The Rue du Chemin-Vert, in the 11e, between Boulevard Beaumarchais and the Avenue de la République, was close to Maigret's apartment in the Boulevard Richard-Lenoir, and is frequently mentioned in Maigret cases. For example, Louis Jeunet, who shot himself in Maigret and the Hundred Gibbets (1930-31), had rented a room for his wife's mother there; Julien Foucrier, the man who shot Janvier in Maigret takes a Room (1951) lived in the Boulevard Richard-Lenoir, on the corner of Rue de Chemin-Vert, a few houses along from Maigret; Loraine Martin, whose niece was the little girl with the broken leg in Maigret's Christmas (1950), lived across the street from Maigret, and did her shopping in the Rue du Chemin-Vert; Victor Cadet, the diver who came up with the body parts in Maigret and the Headless Corpse (1955) lived there. In Maigret has Doubts (1959), Dr. Pardon often received wrong number calls for the nearby Bal des Vertus, a dancehall in the Rue du Chemin-Vert which had a similar phone number, and Gino Pagliati, who first came upon the body in Maigret and the Killer (1969) had his small grocery store on the corner of Rue du Chemin-Vert and the Rue Popincourt.

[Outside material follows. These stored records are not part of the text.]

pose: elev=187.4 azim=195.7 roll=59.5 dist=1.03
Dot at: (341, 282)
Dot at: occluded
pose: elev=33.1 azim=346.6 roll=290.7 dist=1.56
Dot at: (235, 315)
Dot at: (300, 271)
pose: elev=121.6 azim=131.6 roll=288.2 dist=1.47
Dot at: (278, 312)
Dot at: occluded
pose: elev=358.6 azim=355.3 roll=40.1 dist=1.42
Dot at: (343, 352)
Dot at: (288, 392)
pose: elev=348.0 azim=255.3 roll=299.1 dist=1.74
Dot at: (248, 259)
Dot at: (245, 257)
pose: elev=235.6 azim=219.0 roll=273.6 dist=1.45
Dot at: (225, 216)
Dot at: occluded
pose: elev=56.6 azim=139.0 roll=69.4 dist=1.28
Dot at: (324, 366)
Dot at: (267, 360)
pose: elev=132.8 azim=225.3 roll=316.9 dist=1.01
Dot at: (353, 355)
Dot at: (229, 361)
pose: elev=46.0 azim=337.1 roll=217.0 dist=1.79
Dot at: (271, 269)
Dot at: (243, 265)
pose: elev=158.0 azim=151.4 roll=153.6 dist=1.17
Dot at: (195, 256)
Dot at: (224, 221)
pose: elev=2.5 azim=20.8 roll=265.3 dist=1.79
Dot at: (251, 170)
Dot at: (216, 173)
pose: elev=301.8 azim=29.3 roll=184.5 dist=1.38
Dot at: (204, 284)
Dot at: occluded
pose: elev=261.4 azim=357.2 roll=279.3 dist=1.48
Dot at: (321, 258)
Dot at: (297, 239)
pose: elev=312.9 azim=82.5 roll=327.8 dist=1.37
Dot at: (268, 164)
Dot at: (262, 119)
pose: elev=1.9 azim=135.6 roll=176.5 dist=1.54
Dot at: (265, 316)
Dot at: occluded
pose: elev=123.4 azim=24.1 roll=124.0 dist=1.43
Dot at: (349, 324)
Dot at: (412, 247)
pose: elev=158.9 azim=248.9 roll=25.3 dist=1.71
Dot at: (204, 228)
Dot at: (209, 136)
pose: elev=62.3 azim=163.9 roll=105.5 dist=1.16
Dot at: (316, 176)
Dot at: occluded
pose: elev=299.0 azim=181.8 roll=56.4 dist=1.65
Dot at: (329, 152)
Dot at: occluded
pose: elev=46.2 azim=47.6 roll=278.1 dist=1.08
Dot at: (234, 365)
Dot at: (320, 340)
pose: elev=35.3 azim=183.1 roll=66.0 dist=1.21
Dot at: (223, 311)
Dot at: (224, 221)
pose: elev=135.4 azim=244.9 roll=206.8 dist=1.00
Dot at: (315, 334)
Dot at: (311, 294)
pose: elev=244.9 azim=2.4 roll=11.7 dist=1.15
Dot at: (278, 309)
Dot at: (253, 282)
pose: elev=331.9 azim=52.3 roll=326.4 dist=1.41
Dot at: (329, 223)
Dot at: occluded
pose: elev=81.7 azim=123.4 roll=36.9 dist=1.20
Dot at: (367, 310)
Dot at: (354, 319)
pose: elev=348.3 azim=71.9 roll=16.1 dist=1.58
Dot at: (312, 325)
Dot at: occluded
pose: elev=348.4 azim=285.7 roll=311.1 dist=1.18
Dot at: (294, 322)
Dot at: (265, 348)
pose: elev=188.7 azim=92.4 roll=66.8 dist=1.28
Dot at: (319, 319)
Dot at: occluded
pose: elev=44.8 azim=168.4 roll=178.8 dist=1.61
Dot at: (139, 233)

In La péniche aux deux pendus [Two Bodies on a Barge], (written October 1936) Maigret had been called to the lock at Le Coudray, where a barge, the Astrolabe, had drifted, with two dead bodies aboard. He went upstream to La Citanguette, where the drama had started, and investigated in the bistro there.
This case does not appear in any of the published Maigret chronicles. However, if it had not been a Russian, it would have fit well with M. Gallet décédé [Maigret Stonewalled].
Pope-Joan. A card game resembling Michigan and fan-tan, using a regular deck, but a special round board with eight compartments. Maigret played the game with his brother- and sister-in-law and Mme Maigret at the very end of L'Ombre Chinoise [Maigret Mystified].
A reference to the legend of Saint Anthony, the first Christian monk, born in Egypt in the 3rd century, who was said to have struggled to keep to his meditations on the Scriptures when beset by demons in the shape of horrid beasts, beautiful ladies and hideous giants, all sent by the devil to distract him. A popular theme in art, "The Temptation of Saint Anthony" is the title of famous paintings by Bosch, Breughel, Cranach, Dali… and many others.
In Chapter 10 of Le pendu de Saint-Pholien [Maigret and the Hundred Gibbets], Maurice Belloir speaks of "…the mandarin problem. You know… 'If all you had to do was press an electric button to kill a very rich mandarin in the heart of China and become his heir, would you do it?'…"
Recherches dans l'intérêt des familles was a theme in La pipe de Maigret, and the title of Chapter 3 of that work, where Maigret put it to rhythm, as on a train: Re-cher-ches-dans-l'in-té-rêt-des-fa-mil-les… In Jean Stewart's translation [Maigret's Pipe] he rendered it as "inquiries on behalf of next of kin". Maigret also refers to it at the end of La première enquête de Maigret [Maigret's First Case], the investigation on behalf of Lise Gendreau-Balthazar 22 years later, "investigations undertaken on behalf of private families".